The Marua Road headquarters for the East Chapter is owned by a New Zealand company, East 88 Property Holdings Ltd. The shares of the company are all held by trusts, of which all are overseen by the most senior members of the Head Hunters. (East represents the East Chapter of the gang, 88 represents the eighth letter of the alphabet, H, therefore 88 represents HH, the shortened writing of Head Hunters.)

===Fight clubs===
Fight Club 88

The organisation is well known to own, and operate, Fight Club 88 out of their Ellerslie headquarters, 232 Marua Road.

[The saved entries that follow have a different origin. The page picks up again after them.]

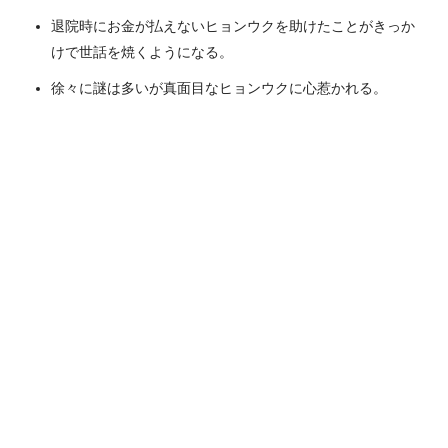
退院時にお金が払えないヒョンウクを助けたことがきっか
けで世話を焼くようになる。
徐々に謎は多いが真面目なヒョンウクに心惹かれる。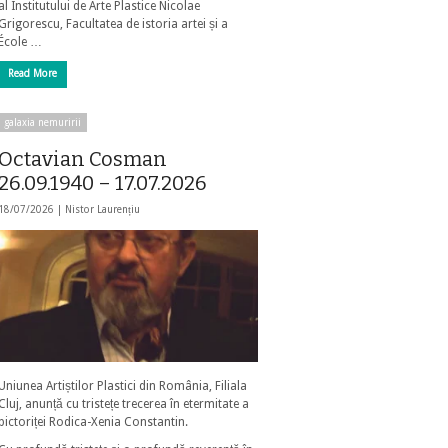
al Institutului de Arte Plastice Nicolae
Grigorescu, Facultatea de istoria artei și a
École …
Read More
galaxia nemuririi
Octavian Cosman
26.09.1940 – 17.07.2026
18/07/2026 |
Nistor Laurențiu
Uniunea Artiștilor Plastici din România, Filiala
Cluj, anunță cu tristețe trecerea în etermitate a
pictoriței Rodica-Xenia Constantin.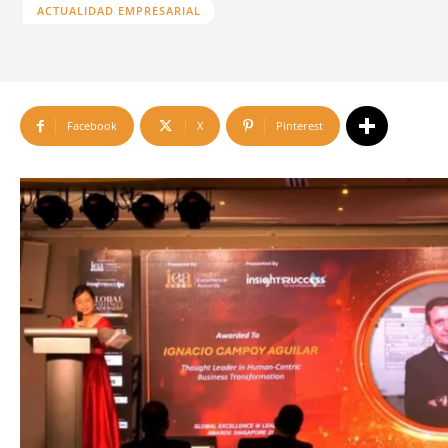
ACTUALIDAD EMPRESARIAL
Facebook
X
Pinterest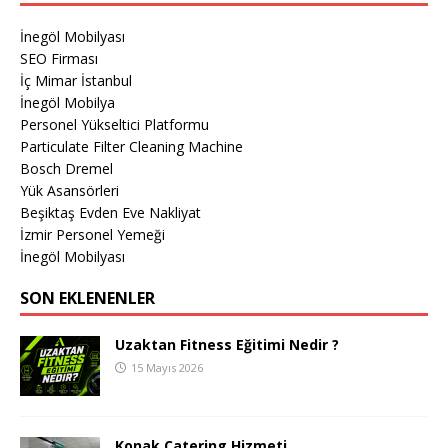
İnegöl Mobilyası
SEO Firması
İç Mimar İstanbul
İnegöl Mobilya
Personel Yükseltici Platformu
Particulate Filter Cleaning Machine
Bosch Dremel
Yük Asansörleri
Beşiktaş Evden Eve Nakliyat
İzmir Personel Yemeği
İnegöl Mobilyası
SON EKLENENLER
Uzaktan Fitness Eğitimi Nedir ?
15 Mayıs 2026
Konak Catering Hizmeti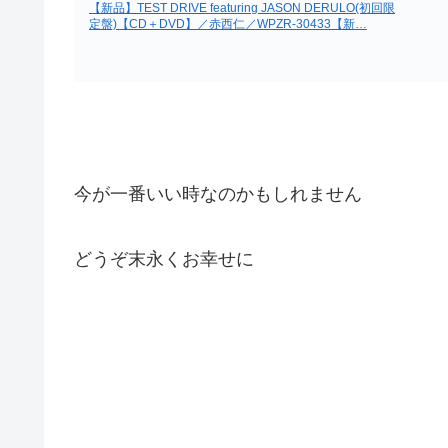
【新品】TEST DRIVE featuring JASON DERULO(初回限
定盤)【CD＋DVD】／赤西仁／WPZR-30433【新…
今が一番いい時なのかもしれません
どうぞ末永くお幸せに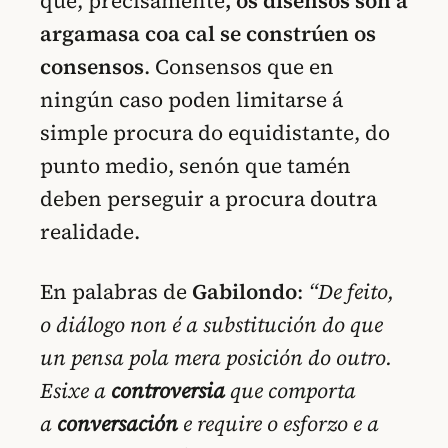
que, precisamente
, os disensos son a
argamasa coa cal se constrúen os
consensos
. Consensos que en
ningún caso poden limitarse á
simple procura do equidistante, do
punto medio, senón que tamén
deben perseguir a procura doutra
realidade.
En palabras de
Gabilondo
:
“De feito,
o diálogo non é a substitución do que
un pensa pola mera posición do outro.
Esixe a
controversia
que comporta
a
conversación
e require o esforzo e a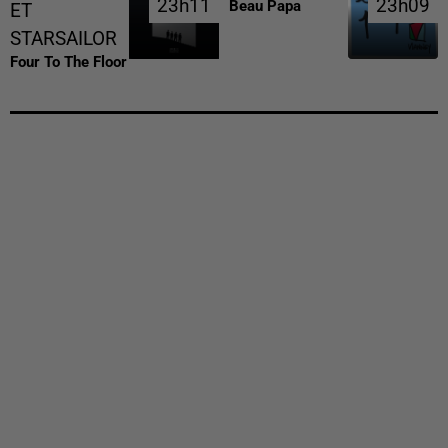
23h11
23h11
23h09
23h09
Beau Papa
ET
STARSAILOR
Four To The Floor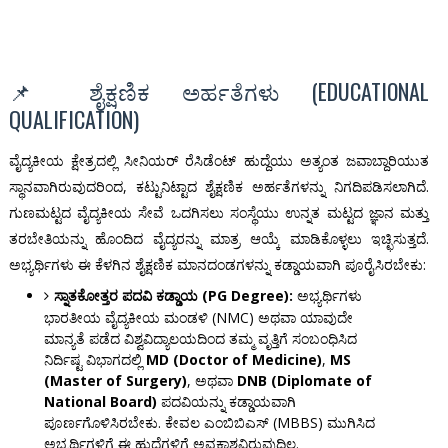
📌 ಶೈಕ್ಷಣಿಕ ಅರ್ಹತೆಗಳು (EDUCATIONAL
QUALIFICATION)
ವೈದ್ಯಕೀಯ ಕ್ಷೇತ್ರದಲ್ಲಿ ಸೀನಿಯರ್ ರೆಸಿಡೆಂಟ್ ಹುದ್ದೆಯು ಅತ್ಯಂತ ಜವಾಬ್ದಾರಿಯುತ
ಸ್ಥಾನವಾಗಿರುವುದರಿಂದ, ಕಟ್ಟುನಿಟ್ಟಾದ ಶೈಕ್ಷಣಿಕ ಅರ್ಹತೆಗಳನ್ನು ನಿಗದಿಪಡಿಸಲಾಗಿದೆ.
ಗುಣಮಟ್ಟದ ವೈದ್ಯಕೀಯ ಸೇವೆ ಒದಗಿಸಲು ಸಂಸ್ಥೆಯು ಉನ್ನತ ಮಟ್ಟದ ಜ್ಞಾನ ಮತ್ತು
ತರಬೇತಿಯನ್ನು ಹೊಂದಿದ ವೈದ್ಯರನ್ನು ಮಾತ್ರ ಆಯ್ಕೆ ಮಾಡಿಕೊಳ್ಳಲು ಇಚ್ಛಿಸುತ್ತದೆ.
ಅಭ್ಯರ್ಥಿಗಳು ಈ ಕೆಳಗಿನ ಶೈಕ್ಷಣಿಕ ಮಾನದಂಡಗಳನ್ನು ಕಡ್ಡಾಯವಾಗಿ ಪೂರೈಸಿರಬೇಕು:
ಸ್ನಾತಕೋತ್ತರ ಪದವಿ ಕಡ್ಡಾಯ (PG Degree):
ಅಭ್ಯರ್ಥಿಗಳು
ಭಾರತೀಯ ವೈದ್ಯಕೀಯ ಮಂಡಳಿ (NMC) ಅಥವಾ ಯಾವುದೇ
ಮಾನ್ಯತೆ ಪಡೆದ ವಿಶ್ವವಿದ್ಯಾಲಯದಿಂದ ತಮ್ಮ ವೃತ್ತಿಗೆ ಸಂಬಂಧಿಸಿದ
ನಿರ್ದಿಷ್ಟ ವಿಭಾಗದಲ್ಲಿ
MD (Doctor of Medicine)
,
MS
(Master of Surgery)
, ಅಥವಾ
DNB (Diplomate of
National Board)
ಪದವಿಯನ್ನು ಕಡ್ಡಾಯವಾಗಿ
ಪೂರ್ಣಗೊಳಿಸಿರಬೇಕು. ಕೇವಲ ಎಂಬಿಬಿಎಸ್ (MBBS) ಮುಗಿಸಿದ
ಅಭ್ಯರ್ಥಿಗಳಿಗೆ ಈ ಹುದ್ದೆಗಳಿಗೆ ಅವಕಾಶವಿರುವುದಿಲ್ಲ.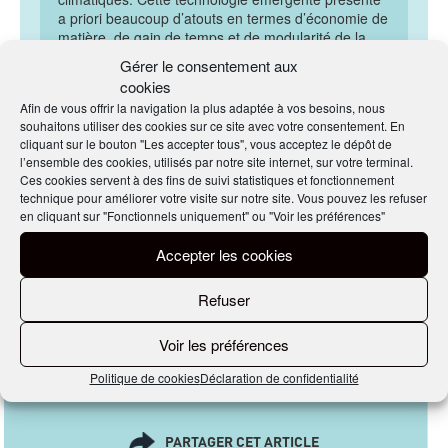
a priori beaucoup d’atouts en termes d’économie de
matière, de gain de temps et de modularité de la
construction. En ce sens, la robotisation de la
Gérer le consentement aux
construction peut être une voie d’avenir pour la
cookies
rendre plus efficace, plus flexible et plus durable. »
Afin de vous offrir la navigation la plus adaptée à vos besoins, nous
souhaitons utiliser des cookies sur ce site avec votre consentement. En
cliquant sur le bouton "Les accepter tous", vous acceptez le dépôt de
Par Éric Gautier, le 20/01/2023
l’ensemble des cookies, utilisés par notre site internet, sur votre terminal.
Ces cookies servent à des fins de suivi statistiques et fonctionnement
technique pour améliorer votre visite sur notre site. Vous pouvez les refuser
EN SAVOIR
en cliquant sur "Fonctionnels uniquement" ou "Voir les préférences"
PLUS
Accepter les cookies
Sur Plurial Novilia
Refuser
Holcim
Voir les préférences
Politique de cookies
Déclaration de confidentialité
PARTAGER CET ARTICLE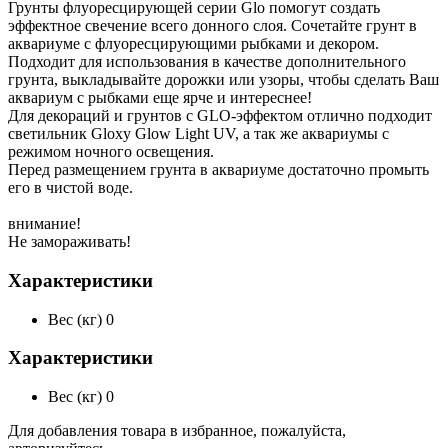
Грунты флуоресцирующей серии Glo помогут создать
эффектное свечение всего донного слоя. Сочетайте грунт в
аквариуме с флуоресцирующими рыбками и декором.
Подходит для использования в качестве дополнительного
грунта, выкладывайте дорожки или узоры, чтобы сделать Ваш
аквариум с рыбками еще ярче и интереснее!
Для декораций и грунтов с GLO-эффектом отлично подходит
светильник Gloxy Glow Light UV, а так же аквариумы с
режимом ночного освещения.
Перед размещением грунта в аквариуме достаточно промыть
его в чистой воде.
внимание!
Не замораживать!
Характеристики
Вес (кг)
0
Характеристики
Вес (кг)
0
Для добавления товара в избранное, пожалуйста,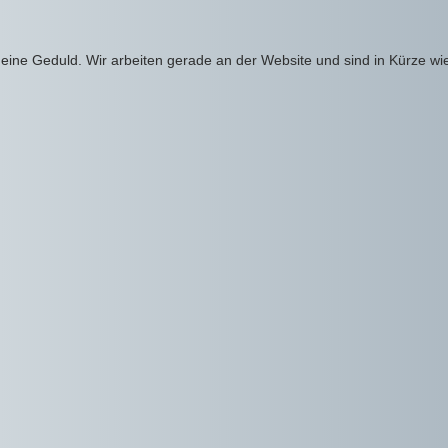
eine Geduld. Wir arbeiten gerade an der Website und sind in Kürze wi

The Head Hunters profit not only from the boxing training enterprise, but from the '88' merchandising that sees them sell caps, hats, t-shirts, gym bags, and sweatshirts, among others.

Capital Cage Club

The Wellington Chapter previously operated a Cage Fighting training facility in Upper Hutt. The operation was run by the Head Hunters-run charitable organisation, Capital Transitions Charitable Trust Board. The Board was incorporated on 18 September 2012, with the purpose of providing a 'training facility for small, targeted groups of people, who may not otherwise have access to such facilities.' It was reported in 2013 that the gym had since been closed, with all signage, equipment, and items linked to the gym being removed in February 2013.

The club had been registered to an Upper Hutt address, 16 Goodshed Road, and had operated by Wellington Chapter members Nathan Waka Paul Hemana, and former-Head Hunters Motorcycle Club Incorporated trustee, Philip MacFarland.

The charitable trust is still registered, and has not yet been struck off the register, indicating it is still actively used.

==Community service==
The Head Hunters East Auckland have opened their gym to the public, providing a place for the youth to get off of the streets. The gang also has placed a ban on methamphetamine use within its ranks.